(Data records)
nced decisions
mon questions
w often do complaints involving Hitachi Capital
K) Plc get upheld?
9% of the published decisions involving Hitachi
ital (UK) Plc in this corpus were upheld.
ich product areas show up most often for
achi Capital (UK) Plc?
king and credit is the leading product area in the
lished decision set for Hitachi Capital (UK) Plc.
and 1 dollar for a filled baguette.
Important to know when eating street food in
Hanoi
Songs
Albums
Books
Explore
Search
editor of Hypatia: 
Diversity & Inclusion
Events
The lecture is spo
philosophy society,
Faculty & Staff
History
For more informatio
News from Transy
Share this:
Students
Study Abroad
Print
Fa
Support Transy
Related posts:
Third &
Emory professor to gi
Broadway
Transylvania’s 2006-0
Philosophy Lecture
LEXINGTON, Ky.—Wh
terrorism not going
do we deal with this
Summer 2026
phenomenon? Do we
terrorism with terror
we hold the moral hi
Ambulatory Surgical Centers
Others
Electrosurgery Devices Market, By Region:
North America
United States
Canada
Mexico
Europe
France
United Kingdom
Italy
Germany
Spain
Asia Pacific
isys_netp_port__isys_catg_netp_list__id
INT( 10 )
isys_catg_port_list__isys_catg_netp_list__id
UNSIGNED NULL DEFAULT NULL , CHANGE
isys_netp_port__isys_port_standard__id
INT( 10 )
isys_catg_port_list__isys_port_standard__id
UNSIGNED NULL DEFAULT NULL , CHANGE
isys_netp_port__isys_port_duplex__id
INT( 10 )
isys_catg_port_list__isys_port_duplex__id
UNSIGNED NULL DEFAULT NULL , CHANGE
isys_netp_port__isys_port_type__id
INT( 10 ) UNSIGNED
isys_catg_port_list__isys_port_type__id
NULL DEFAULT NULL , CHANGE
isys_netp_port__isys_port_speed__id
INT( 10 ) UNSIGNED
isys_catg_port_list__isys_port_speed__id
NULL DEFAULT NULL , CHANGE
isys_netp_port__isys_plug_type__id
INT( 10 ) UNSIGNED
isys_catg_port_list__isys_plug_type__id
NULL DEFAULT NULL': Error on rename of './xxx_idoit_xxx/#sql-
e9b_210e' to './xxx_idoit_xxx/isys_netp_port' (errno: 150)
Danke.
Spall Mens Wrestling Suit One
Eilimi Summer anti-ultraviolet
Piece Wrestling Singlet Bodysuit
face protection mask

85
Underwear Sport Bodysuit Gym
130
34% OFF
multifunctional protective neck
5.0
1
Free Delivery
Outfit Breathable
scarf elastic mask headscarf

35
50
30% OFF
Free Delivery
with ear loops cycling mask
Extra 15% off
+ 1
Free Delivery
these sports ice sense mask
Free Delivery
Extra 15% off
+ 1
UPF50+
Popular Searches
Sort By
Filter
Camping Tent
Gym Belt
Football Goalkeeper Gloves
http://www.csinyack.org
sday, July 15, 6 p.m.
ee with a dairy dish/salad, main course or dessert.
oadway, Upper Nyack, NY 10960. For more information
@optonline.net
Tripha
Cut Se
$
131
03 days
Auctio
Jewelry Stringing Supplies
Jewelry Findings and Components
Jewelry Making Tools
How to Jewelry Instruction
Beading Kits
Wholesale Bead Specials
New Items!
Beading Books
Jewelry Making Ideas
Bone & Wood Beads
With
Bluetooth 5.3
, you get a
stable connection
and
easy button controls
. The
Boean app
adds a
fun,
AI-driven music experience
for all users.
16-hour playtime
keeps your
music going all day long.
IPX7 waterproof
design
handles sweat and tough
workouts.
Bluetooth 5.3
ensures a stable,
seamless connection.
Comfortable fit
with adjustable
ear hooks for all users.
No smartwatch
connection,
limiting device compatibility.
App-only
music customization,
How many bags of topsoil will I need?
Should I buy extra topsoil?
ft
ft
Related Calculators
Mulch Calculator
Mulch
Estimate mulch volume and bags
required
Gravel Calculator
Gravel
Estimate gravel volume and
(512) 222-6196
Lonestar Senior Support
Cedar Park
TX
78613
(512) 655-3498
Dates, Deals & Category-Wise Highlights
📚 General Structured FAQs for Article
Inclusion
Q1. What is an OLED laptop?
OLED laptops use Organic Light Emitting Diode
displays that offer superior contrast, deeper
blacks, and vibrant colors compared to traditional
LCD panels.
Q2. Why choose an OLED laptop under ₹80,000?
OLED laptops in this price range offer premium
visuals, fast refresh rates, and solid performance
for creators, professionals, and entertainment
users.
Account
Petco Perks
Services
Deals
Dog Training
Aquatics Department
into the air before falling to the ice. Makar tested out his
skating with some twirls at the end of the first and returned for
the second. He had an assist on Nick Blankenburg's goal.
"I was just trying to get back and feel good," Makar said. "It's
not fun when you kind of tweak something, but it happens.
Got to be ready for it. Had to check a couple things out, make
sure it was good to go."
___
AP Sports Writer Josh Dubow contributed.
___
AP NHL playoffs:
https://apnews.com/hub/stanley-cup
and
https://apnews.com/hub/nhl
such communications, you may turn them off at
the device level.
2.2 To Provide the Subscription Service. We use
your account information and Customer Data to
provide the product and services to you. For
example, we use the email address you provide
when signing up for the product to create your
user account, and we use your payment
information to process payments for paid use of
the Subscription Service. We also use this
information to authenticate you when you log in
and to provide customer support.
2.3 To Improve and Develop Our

— PROBLEM —
Output every line from the start of the entries down through the line containing "do we deal with this" as a JSON list of strings, one string per line, leaving out blank lines.

— EXERCISE RESULT —
[
  "nced decisions",
  "mon questions",
  "w often do complaints involving Hitachi Capital",
  "K) Plc get upheld?",
  "9% of the published decisions involving Hitachi",
  "ital (UK) Plc in this corpus were upheld.",
  "ich product areas show up most often for",
  "achi Capital (UK) Plc?",
  "king and credit is the leading product area in the",
  "lished decision set for Hitachi Capital (UK) Plc.",
  "and 1 dollar for a filled baguette.",
  "Important to know when eating street food in",
  "Hanoi",
  "Songs",
  "Albums",
  "Books",
  "Explore",
  "Search",
  "editor of Hypatia: ",
  "Diversity & Inclusion",
  "Events",
  "The lecture is spo",
  "philosophy society,",
  "Faculty & Staff",
  "History",
  "For more informatio",
  "News from Transy",
  "Share this:",
  "Students",
  "Study Abroad",
  "Print",
  "Fa",
  "Support Transy",
  "Related posts:",
  "Third &",
  "Emory professor to gi",
  "Broadway",
  "Transylvania’s 2006-0",
  "Philosophy Lecture",
  "LEXINGTON, Ky.—Wh",
  "terrorism not going",
  "do we deal with this"
]